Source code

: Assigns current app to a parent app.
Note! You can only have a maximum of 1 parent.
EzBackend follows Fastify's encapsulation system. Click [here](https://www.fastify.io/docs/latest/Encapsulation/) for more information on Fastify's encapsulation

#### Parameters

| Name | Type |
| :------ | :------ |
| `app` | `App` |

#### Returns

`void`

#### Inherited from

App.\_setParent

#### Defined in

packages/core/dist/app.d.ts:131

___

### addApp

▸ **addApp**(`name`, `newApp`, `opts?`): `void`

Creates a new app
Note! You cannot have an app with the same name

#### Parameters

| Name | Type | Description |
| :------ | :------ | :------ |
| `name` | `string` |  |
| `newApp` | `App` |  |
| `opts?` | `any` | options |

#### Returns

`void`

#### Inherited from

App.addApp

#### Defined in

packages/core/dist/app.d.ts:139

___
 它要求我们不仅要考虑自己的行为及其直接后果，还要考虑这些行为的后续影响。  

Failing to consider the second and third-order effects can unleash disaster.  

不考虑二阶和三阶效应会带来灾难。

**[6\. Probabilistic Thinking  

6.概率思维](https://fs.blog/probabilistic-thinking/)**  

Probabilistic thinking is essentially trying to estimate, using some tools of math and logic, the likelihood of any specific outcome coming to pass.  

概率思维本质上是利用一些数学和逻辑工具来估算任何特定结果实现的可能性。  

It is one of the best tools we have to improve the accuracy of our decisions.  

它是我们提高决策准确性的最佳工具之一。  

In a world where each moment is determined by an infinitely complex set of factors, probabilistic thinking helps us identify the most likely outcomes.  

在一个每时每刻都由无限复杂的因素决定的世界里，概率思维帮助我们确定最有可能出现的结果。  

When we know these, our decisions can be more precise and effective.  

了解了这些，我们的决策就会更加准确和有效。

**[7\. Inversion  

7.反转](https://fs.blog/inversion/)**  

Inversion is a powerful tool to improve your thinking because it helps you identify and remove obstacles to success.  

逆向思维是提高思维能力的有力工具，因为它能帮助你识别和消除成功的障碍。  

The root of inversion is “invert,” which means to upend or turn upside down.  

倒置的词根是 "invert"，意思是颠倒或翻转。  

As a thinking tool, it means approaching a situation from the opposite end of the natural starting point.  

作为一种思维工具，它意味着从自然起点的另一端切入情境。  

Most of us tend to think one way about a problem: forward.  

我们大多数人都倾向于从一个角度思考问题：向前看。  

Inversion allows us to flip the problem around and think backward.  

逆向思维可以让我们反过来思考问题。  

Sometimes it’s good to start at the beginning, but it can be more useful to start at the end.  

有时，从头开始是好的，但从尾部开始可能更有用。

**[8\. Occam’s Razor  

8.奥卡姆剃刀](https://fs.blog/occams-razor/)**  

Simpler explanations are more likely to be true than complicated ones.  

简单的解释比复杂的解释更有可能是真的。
..............................
**To-do item**.
For this task, print the records again exactly as they appear.

**Solution**.
Source code

: Assigns current app to a parent app.
Note! You can only have a maximum of 1 parent.
EzBackend follows Fastify's encapsulation system. Click [here](https://www.fastify.io/docs/latest/Encapsulation/) for more information on Fastify's encapsulation

#### Parameters

| Name | Type |
| :------ | :------ |
| `app` | `App` |

#### Returns

`void`

#### Inherited from

App.\_setParent

#### Defined in

packages/core/dist/app.d.ts:131

___

### addApp

▸ **addApp**(`name`, `newApp`, `opts?`): `void`

Creates a new app
Note! You cannot have an app with the same name

#### Parameters

| Name | Type | Description |
| :------ | :------ | :------ |
| `name` | `string` |  |
| `newApp` | `App` |  |
| `opts?` | `any` | options |

#### Returns

`void`

#### Inherited from

App.addApp

#### Defined in

packages/core/dist/app.d.ts:139

___
 它要求我们不仅要考虑自己的行为及其直接后果，还要考虑这些行为的后续影响。  

Failing to consider the second and third-order effects can unleash disaster.  

不考虑二阶和三阶效应会带来灾难。

**[6\. Probabilistic Thinking  

6.概率思维](https://fs.blog/probabilistic-thinking/)**  

Probabilistic thinking is essentially trying to estimate, using some tools of math and logic, the likelihood of any specific outcome coming to pass.  

概率思维本质上是利用一些数学和逻辑工具来估算任何特定结果实现的可能性。  

It is one of the best tools we have to improve the accuracy of our decisions.  

它是我们提高决策准确性的最佳工具之一。  

In a world where each moment is determined by an infinitely complex set of factors, probabilistic thinking helps us identify the most likely outcomes.  

在一个每时每刻都由无限复杂的因素决定的世界里，概率思维帮助我们确定最有可能出现的结果。  

When we know these, our decisions can be more precise and effective.  

了解了这些，我们的决策就会更加准确和有效。

**[7\. Inversion  

7.反转](https://fs.blog/inversion/)**  

Inversion is a powerful tool to improve your thinking because it helps you identify and remove obstacles to success.  

逆向思维是提高思维能力的有力工具，因为它能帮助你识别和消除成功的障碍。  

The root of inversion is “invert,” which means to upend or turn upside down.  

倒置的词根是 "invert"，意思是颠倒或翻转。  

As a thinking tool, it means approaching a situation from the opposite end of the natural starting point.  

作为一种思维工具，它意味着从自然起点的另一端切入情境。  

Most of us tend to think one way about a problem: forward.  

我们大多数人都倾向于从一个角度思考问题：向前看。  

Inversion allows us to flip the problem around and think backward.  

逆向思维可以让我们反过来思考问题。  

Sometimes it’s good to start at the beginning, but it can be more useful to start at the end.  

有时，从头开始是好的，但从尾部开始可能更有用。

**[8\. Occam’s Razor  

8.奥卡姆剃刀](https://fs.blog/occams-razor/)**  

Simpler explanations are more likely to be true than complicated ones.  

简单的解释比复杂的解释更有可能是真的。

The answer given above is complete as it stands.